(Dataset entries)
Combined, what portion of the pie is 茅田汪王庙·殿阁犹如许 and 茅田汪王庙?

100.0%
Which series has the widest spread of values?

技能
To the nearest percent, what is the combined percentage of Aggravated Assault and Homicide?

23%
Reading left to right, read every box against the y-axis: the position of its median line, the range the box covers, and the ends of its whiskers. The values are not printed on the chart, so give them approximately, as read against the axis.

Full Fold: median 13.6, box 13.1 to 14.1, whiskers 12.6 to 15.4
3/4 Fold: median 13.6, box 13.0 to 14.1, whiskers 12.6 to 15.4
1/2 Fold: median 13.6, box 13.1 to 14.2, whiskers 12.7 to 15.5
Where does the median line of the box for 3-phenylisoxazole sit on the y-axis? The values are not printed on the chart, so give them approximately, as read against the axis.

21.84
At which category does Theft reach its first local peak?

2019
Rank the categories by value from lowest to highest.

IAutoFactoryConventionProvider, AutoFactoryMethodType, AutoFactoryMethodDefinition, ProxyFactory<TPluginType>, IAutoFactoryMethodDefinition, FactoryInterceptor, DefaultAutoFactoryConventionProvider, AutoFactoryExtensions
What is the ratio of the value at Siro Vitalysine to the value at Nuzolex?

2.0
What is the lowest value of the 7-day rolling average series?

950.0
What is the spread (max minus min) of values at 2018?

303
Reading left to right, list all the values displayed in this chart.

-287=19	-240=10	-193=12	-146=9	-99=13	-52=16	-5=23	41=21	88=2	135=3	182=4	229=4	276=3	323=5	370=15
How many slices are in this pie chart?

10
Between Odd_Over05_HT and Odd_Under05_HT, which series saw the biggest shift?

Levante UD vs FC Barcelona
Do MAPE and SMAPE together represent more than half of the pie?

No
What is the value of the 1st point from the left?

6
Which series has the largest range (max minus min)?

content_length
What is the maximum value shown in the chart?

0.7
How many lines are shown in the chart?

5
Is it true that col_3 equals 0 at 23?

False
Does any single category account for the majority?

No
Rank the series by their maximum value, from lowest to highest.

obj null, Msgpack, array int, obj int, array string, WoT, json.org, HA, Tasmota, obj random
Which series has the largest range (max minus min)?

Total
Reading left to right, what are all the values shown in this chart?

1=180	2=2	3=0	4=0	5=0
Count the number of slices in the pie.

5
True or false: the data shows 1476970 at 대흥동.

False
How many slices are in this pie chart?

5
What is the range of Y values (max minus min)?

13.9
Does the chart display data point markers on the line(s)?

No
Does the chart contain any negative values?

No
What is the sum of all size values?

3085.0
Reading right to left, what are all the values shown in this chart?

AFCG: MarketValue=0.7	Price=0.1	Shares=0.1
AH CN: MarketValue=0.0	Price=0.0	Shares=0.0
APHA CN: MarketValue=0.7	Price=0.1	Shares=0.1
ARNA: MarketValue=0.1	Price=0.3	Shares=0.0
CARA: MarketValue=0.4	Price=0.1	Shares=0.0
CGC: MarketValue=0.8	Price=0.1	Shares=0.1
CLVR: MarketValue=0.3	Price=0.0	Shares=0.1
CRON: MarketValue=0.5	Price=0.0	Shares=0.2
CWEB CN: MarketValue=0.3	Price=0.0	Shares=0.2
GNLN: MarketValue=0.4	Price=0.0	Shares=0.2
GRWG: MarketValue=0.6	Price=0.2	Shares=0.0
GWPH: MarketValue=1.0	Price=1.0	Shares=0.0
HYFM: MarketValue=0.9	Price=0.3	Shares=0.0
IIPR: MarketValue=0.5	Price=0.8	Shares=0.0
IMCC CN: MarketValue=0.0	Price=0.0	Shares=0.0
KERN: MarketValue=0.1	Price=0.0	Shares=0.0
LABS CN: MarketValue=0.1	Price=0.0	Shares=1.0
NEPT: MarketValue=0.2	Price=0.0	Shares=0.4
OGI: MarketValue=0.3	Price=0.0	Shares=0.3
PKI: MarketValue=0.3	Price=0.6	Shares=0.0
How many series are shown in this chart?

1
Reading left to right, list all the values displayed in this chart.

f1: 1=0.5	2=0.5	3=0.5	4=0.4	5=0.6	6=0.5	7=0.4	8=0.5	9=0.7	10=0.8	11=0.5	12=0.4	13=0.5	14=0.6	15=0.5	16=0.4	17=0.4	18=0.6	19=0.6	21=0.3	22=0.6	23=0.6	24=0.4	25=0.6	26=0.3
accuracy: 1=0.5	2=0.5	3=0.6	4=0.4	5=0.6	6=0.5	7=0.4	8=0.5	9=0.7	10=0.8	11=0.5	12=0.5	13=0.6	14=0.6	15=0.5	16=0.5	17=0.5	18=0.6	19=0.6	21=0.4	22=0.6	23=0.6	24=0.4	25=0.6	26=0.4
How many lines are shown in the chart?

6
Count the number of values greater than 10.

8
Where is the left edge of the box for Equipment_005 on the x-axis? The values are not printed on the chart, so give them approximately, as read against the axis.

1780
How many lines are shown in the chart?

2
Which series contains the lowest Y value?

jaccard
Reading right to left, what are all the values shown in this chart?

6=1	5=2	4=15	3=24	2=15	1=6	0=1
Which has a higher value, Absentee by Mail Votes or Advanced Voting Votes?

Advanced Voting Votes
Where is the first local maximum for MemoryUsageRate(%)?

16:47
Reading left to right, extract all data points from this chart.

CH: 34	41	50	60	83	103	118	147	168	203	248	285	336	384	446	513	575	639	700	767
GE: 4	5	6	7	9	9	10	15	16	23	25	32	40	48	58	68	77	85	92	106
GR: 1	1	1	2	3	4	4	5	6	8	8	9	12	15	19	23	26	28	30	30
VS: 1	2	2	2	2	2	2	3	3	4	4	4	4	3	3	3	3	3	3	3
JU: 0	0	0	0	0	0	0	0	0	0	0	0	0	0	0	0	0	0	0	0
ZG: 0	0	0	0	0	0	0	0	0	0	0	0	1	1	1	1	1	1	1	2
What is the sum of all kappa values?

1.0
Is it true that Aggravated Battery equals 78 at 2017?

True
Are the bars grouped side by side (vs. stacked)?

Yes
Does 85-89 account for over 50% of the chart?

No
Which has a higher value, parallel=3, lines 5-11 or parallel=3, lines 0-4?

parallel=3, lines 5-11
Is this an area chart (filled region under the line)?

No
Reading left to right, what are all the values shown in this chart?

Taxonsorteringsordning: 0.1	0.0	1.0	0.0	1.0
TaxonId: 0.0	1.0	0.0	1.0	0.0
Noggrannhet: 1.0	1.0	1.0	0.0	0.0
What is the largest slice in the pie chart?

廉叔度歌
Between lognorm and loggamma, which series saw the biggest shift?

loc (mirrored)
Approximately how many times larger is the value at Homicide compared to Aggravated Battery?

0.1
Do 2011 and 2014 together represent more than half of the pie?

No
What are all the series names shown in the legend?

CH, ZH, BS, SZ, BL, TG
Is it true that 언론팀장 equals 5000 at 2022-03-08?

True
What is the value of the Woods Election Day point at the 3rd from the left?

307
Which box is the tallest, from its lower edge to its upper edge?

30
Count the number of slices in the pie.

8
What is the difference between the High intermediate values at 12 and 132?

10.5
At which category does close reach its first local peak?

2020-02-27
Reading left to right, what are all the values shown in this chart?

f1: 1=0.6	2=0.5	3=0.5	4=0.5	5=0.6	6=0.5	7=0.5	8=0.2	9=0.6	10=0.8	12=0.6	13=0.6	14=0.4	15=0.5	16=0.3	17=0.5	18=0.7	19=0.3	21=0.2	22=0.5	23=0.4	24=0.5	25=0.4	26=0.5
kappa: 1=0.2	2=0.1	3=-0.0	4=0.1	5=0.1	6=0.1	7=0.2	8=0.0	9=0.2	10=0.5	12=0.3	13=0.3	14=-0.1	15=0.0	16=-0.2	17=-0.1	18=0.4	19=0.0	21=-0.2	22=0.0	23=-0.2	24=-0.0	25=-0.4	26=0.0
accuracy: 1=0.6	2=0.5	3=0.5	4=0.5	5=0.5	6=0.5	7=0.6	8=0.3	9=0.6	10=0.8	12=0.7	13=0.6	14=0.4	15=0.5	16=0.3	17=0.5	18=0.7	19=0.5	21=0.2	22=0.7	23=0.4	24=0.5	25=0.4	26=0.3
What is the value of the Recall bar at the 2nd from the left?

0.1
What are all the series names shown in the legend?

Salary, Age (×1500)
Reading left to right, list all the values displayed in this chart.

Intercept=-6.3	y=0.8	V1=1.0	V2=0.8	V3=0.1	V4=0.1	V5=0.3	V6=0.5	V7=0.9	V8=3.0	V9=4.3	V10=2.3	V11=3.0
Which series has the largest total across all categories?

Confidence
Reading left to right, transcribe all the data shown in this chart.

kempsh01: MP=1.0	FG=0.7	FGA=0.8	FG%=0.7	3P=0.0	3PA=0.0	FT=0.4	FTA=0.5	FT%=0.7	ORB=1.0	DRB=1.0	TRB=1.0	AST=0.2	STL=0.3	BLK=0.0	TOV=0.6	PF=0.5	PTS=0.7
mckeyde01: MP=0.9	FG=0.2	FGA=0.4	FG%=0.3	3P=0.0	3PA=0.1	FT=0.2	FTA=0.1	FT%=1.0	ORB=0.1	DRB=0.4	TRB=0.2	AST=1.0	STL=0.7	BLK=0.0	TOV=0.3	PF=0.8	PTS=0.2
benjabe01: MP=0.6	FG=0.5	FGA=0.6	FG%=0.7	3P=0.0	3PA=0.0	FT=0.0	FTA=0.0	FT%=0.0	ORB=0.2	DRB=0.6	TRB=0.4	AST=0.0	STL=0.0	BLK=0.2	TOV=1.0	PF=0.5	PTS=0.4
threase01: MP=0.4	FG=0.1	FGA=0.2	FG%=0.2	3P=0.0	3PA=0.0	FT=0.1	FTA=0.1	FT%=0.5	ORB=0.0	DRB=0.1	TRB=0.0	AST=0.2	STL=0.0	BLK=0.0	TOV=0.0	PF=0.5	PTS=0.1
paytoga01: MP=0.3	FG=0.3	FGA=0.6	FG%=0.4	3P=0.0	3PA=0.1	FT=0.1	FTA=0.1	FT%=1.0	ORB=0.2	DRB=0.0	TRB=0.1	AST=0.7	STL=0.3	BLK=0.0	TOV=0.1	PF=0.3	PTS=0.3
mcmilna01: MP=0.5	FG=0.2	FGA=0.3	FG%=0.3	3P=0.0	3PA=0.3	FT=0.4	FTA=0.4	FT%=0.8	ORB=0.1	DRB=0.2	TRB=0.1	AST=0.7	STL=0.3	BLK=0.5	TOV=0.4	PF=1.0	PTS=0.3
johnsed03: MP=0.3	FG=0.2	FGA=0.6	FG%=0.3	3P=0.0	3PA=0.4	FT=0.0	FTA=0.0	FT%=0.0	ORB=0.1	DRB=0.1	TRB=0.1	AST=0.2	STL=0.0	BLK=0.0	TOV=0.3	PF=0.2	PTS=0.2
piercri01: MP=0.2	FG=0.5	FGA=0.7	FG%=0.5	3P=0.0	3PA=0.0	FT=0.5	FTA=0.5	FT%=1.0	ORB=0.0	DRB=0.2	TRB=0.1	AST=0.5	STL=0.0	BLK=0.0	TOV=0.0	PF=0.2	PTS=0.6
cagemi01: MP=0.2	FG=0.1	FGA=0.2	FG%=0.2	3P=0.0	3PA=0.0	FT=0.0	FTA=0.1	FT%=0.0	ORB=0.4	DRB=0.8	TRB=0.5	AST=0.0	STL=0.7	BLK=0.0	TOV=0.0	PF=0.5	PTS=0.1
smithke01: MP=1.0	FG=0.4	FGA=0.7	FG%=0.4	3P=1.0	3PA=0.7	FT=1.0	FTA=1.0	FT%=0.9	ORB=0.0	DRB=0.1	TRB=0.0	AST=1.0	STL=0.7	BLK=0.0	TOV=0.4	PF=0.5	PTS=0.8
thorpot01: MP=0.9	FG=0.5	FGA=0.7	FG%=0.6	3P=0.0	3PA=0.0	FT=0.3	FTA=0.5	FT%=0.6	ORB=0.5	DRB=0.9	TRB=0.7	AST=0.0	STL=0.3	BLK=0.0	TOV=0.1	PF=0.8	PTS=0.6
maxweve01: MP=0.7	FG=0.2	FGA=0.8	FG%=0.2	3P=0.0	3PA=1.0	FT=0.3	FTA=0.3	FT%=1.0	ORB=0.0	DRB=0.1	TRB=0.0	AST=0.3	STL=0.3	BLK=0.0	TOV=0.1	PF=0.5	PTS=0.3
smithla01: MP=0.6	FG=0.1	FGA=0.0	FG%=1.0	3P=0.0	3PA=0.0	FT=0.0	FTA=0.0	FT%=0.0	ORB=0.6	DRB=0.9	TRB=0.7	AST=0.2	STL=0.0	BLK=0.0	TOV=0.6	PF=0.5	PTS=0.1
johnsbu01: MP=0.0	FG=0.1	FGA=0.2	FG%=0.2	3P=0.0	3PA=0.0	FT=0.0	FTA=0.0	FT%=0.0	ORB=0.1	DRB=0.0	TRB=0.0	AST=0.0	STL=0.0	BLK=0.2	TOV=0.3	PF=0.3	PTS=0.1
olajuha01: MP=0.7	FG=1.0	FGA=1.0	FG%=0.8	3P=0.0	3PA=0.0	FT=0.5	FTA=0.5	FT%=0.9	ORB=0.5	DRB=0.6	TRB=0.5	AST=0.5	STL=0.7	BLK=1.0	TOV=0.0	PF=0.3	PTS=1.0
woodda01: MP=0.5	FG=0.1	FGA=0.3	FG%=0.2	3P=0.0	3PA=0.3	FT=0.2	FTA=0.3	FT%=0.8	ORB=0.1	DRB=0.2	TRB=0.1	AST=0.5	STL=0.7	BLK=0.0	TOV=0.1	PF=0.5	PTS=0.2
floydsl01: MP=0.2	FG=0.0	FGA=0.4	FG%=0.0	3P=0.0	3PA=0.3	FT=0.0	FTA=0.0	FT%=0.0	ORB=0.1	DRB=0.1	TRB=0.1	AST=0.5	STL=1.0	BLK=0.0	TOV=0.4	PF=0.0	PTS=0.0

* _What to do_: Rewrite the lines starting at the first one and ending at the line containing "Reading left to right, read", changing "widest" to "greatest" and leaving everything else as it is.

* _Answer to this problem_:
Combined, what portion of the pie is 茅田汪王庙·殿阁犹如许 and 茅田汪王庙?

100.0%
Which series has the greatest spread of values?

技能
To the nearest percent, what is the combined percentage of Aggravated Assault and Homicide?

23%
Reading left to right, read every box against the y-axis: the position of its median line, the range the box covers, and the ends of its whiskers. The values are not printed on the chart, so give them approximately, as read against the axis.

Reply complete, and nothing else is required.